In the review of the film Gook below, reproduce word for word the passage that opens with the words containing "When all of" and closes with "noble in themselves.".

# Text shown

§ §

For Kamilla, it’s shocking to discover that balmy afternoons with Eli sound dubious to her siblings. It’s shocking to discover that David’s dream of becoming an R&B singer (as a Korean-American, in the 90’s) is logistically absurd. It’s alarming to watch the two brothers fight; and it’s empowering when César—the man working with Eli and David, operating with limited English—comes up clutch throughout the film; and when Mr. Kim, another Korean shop owner, pulls a gun on Kamilla, it’s as baffling to the girl as when her own brother tells her that she can’t associate with her friends.
When Kamilla asks Eli what the word Gook means, her tells her, “in Korean, it just means country.” He lists the ways in which you belong to a home in Korean. When he gets to American, he calls it his favorite: “miguk”.
Chon’s characters navigate the uncertainty of living with one another in a country that still doesn’t acknowledge those intersections. Eli praises David for his ambition in some scenes, while berating him mercilessly in others. David’s interactions with black women are sexist and stumbling, but he offers them discounts regardless. Kamilla’s older sister remains apprehensive about her relationships, but she tries for peace with Eli and David nonetheless; and Kamilla’s older brother, negotiating his blackness in a city that scoffs at police brutality, directs his rage at the two brothers until they’re the only ones left around to help.
When all of these interactions come to a head, Kamilla, the most loved of any of these characters, pays for her community’s intersections. She suffers their triumphs and follies. In many ways, she’s the martyr for their interactions. She’s representative of their (our) best. She’s a call for them (us) to do better. And Gook is a reminder that we’re all living inside of a much larger context, and those stories, our stories, can be noble in themselves.
It’s in the small moments. They’re what ultimately make a life. And during one scene in particular, on a slow moment in the shop, Kamilla and David and Eli stand stock still, until all of a sudden they aren’t—and then they’re pulsing with rhythm and life. They’re dancing with no agenda. There’s no ulterior motive, they’re simply enjoying one another’s space. And it’s only after a pair of black visitors enters their store, gawking at the show of intersectionality in front of them, that the surreality of their companionship presents itself, and the trio is faced with their reality once again.
 I saw a screening of the movie in Chalmette, Louisiana. It’s this tiny little place just east of downtown New Orleans. It’s less New Orleans than Louisiana, and I mean Louisiana Louisiana: you pass through the Lower Ninth Ward’s underside and then you cross this bridge and the theatre’s housed in the back of a mall. Drive too fast and you’ll miss it. When I paid for my ticket, and told the seller what I was seeing, he looked up and blinked twice and he coughed and he smiled. And I entered the theatre thinking this was all I needed to know about Chalmette, which made complete sense. That’s the climate we’re in. But on my way out, this thick white guy in a tie stopped me, and he asked if I enjoyed the film. He shook my hand; it turned out he managed the theatre and also booked the films. He’d been fighting for weeks to screen Gook, and he was surprised so few theatres in the South were showing it. Maybe it was the title, he said, and maybe it was the times; and it was a risk calling it that, he said, you’ve got this little indie movie, you just didn’t know what you were getting into; but, he said, it was the right choice, the director made a good call, because it was important, that word, and that people saw where it came from, because it spoke to a larger truth; and maybe, said this white man, if we all partook, if we knew where we were coming from, with that word and others like it, then that’s how we win. Then he said he hoped I enjoyed the movie, and that I made it back to Chalmette soon.

§ §

# Records shown
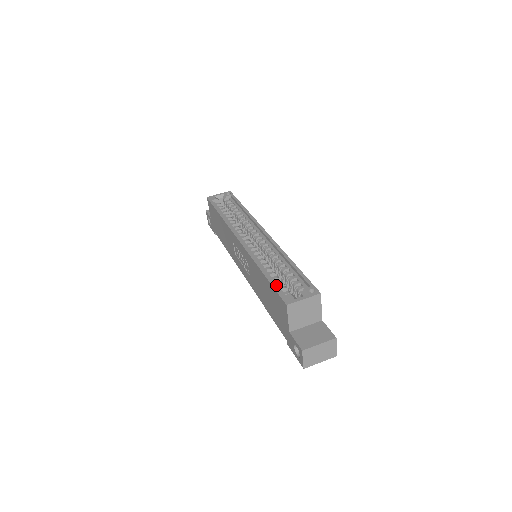
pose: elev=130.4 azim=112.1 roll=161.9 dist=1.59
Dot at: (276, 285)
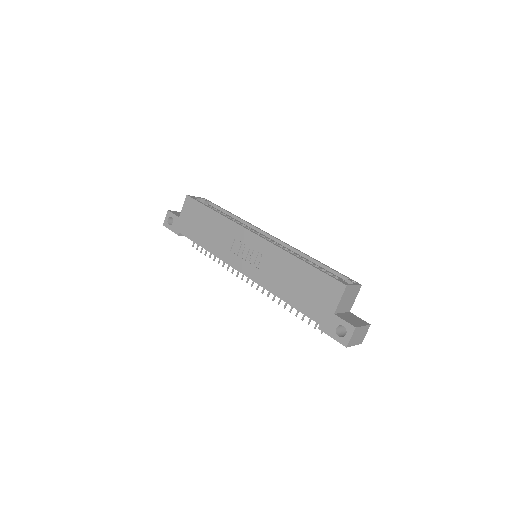
Dot at: (320, 272)
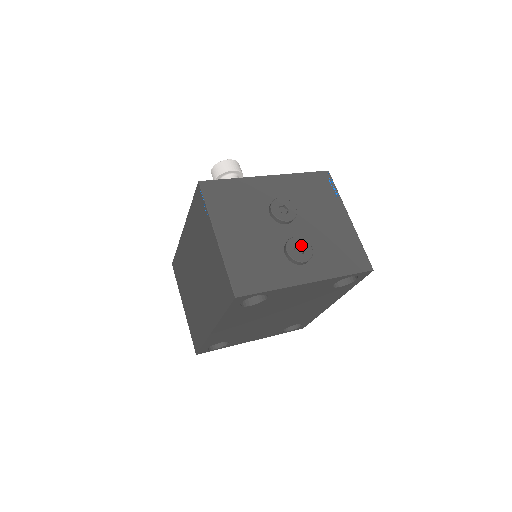
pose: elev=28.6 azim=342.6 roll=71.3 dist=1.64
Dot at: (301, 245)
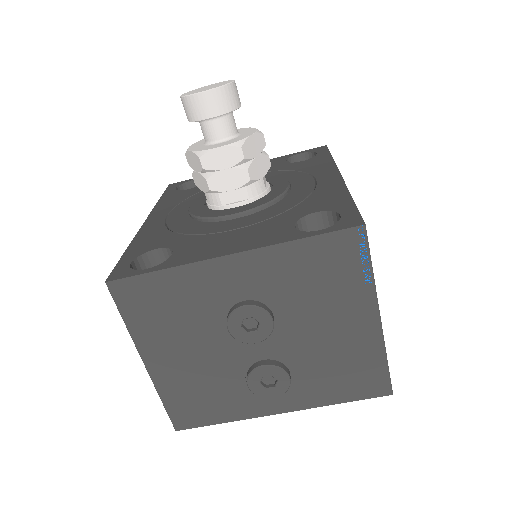
Dot at: (272, 376)
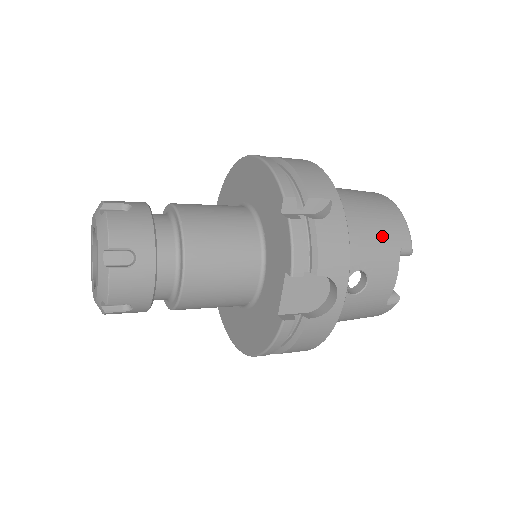
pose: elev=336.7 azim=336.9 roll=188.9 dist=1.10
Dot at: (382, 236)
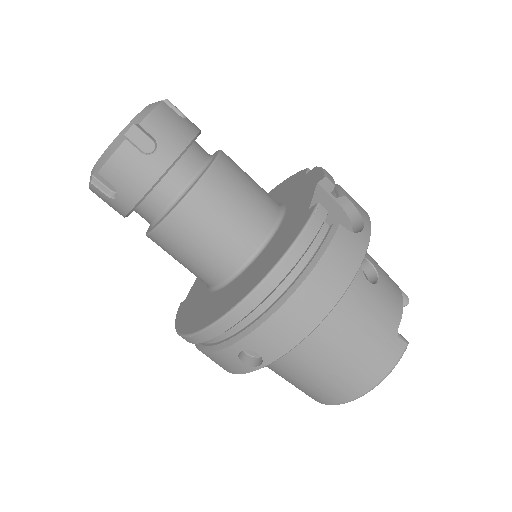
Dot at: occluded
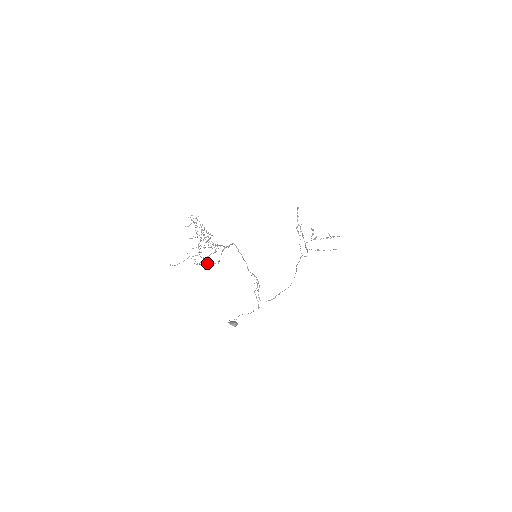
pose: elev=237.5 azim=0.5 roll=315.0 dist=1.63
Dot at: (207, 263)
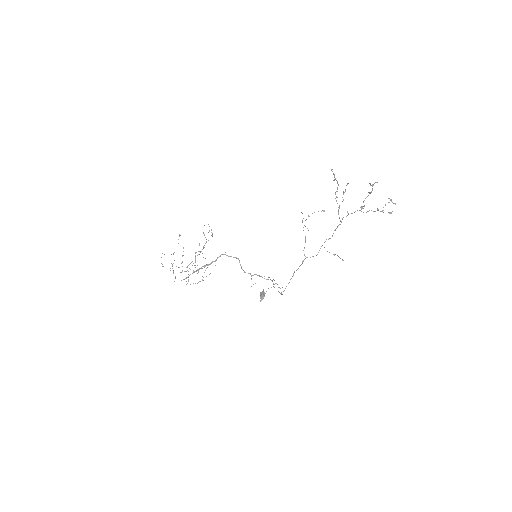
Dot at: occluded
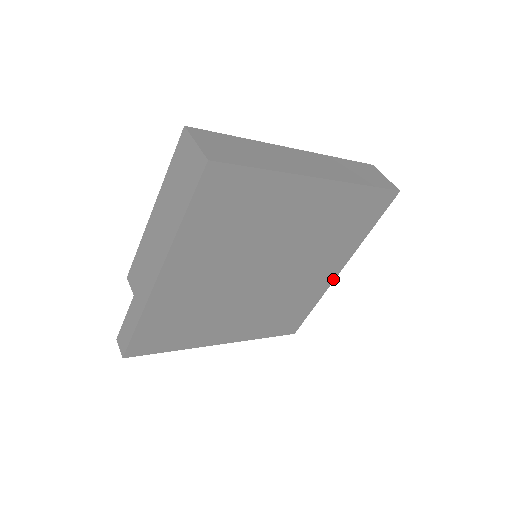
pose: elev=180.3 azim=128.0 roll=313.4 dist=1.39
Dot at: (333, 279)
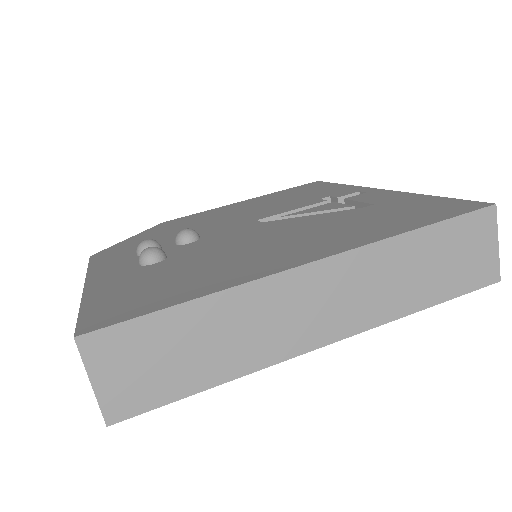
Dot at: occluded
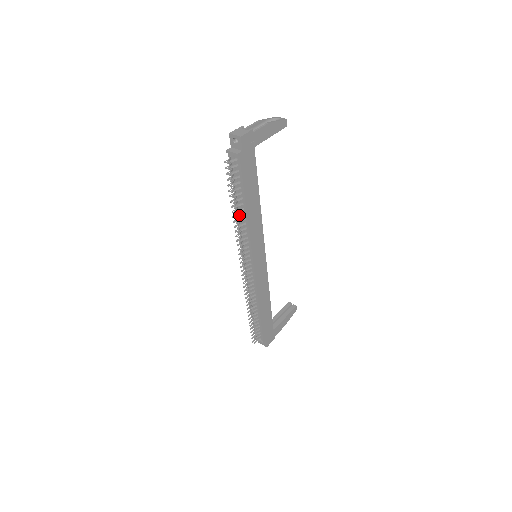
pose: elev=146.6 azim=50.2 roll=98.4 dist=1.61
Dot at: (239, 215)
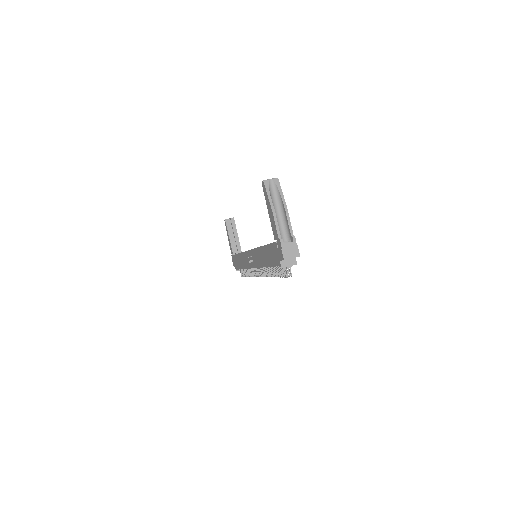
Dot at: occluded
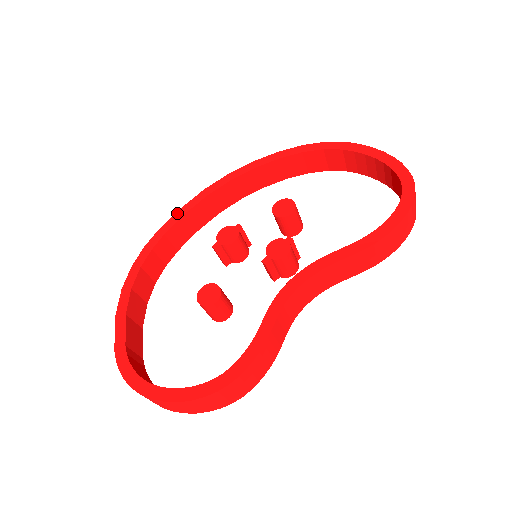
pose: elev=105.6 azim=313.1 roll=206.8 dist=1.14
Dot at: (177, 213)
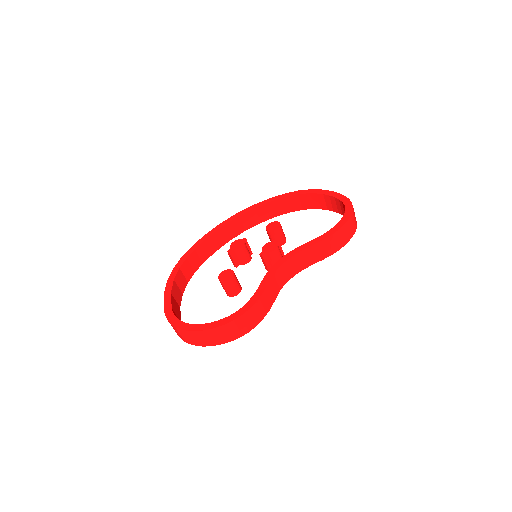
Dot at: (203, 237)
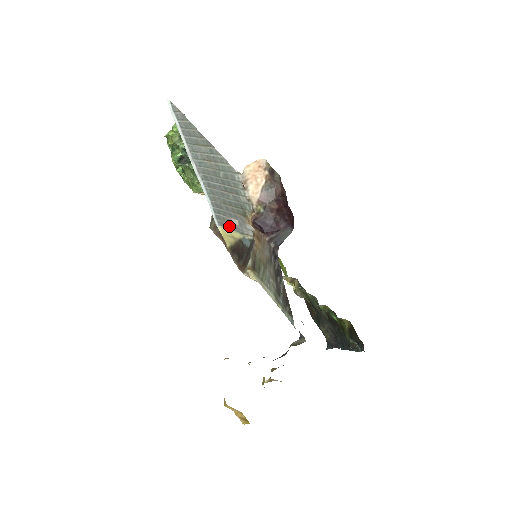
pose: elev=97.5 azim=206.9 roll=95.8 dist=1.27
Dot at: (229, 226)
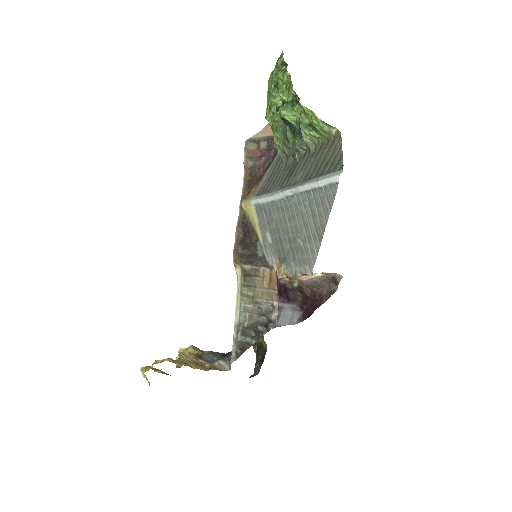
Dot at: (261, 224)
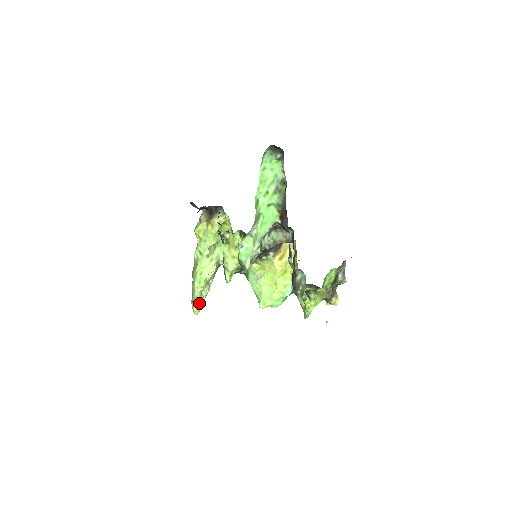
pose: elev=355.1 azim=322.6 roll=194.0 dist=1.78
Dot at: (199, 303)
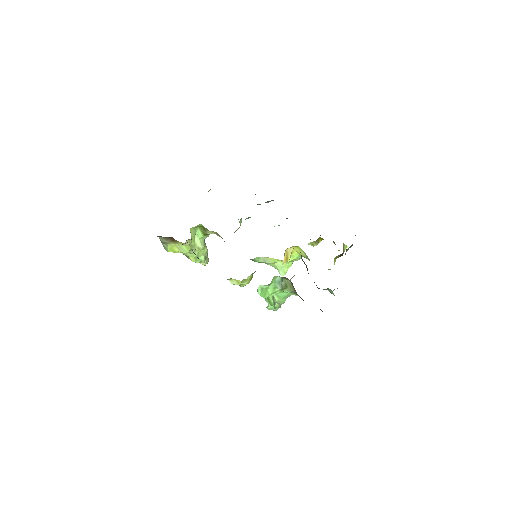
Dot at: (206, 260)
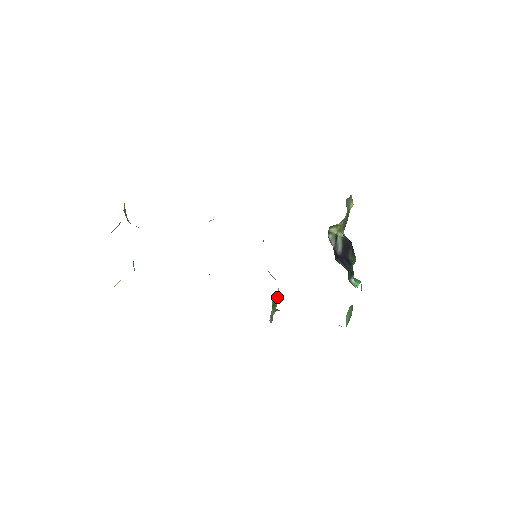
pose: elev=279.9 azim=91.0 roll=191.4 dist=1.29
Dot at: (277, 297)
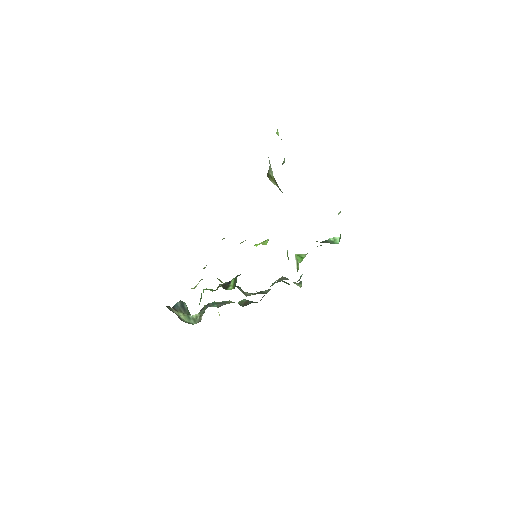
Dot at: occluded
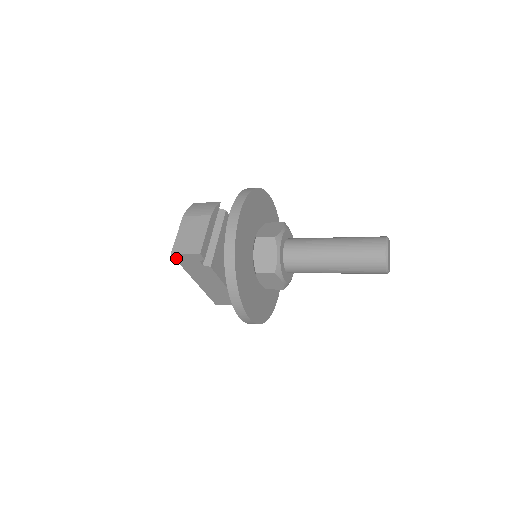
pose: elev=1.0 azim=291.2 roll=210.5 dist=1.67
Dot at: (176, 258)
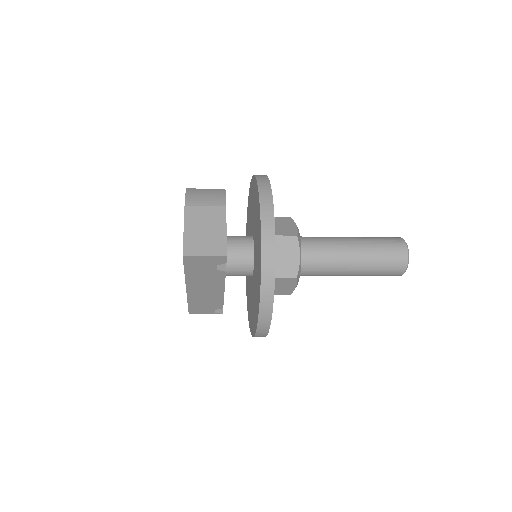
Dot at: (185, 261)
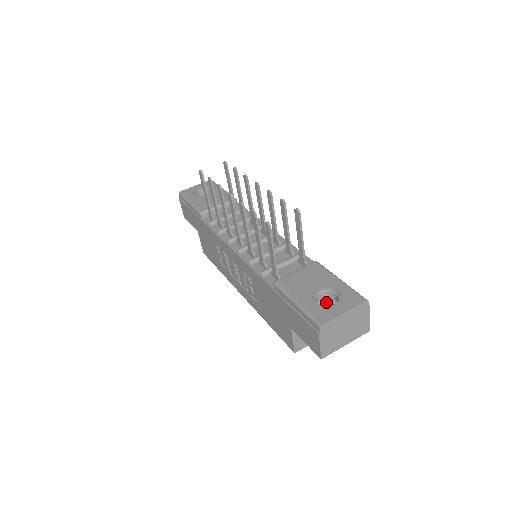
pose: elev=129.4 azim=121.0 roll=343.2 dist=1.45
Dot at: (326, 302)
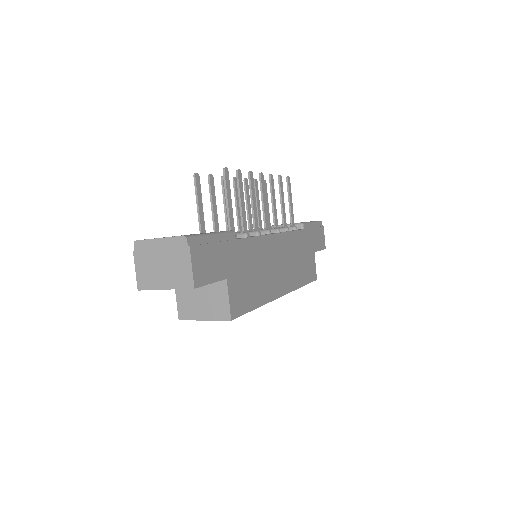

§ §

# The response
When all of these interactions come to a head, Kamilla, the most loved of any of these characters, pays for her community’s intersections. She suffers their triumphs and follies. In many ways, she’s the martyr for their interactions. She’s representative of their (our) best. She’s a call for them (us) to do better. And Gook is a reminder that we’re all living inside of a much larger context, and those stories, our stories, can be noble in themselves.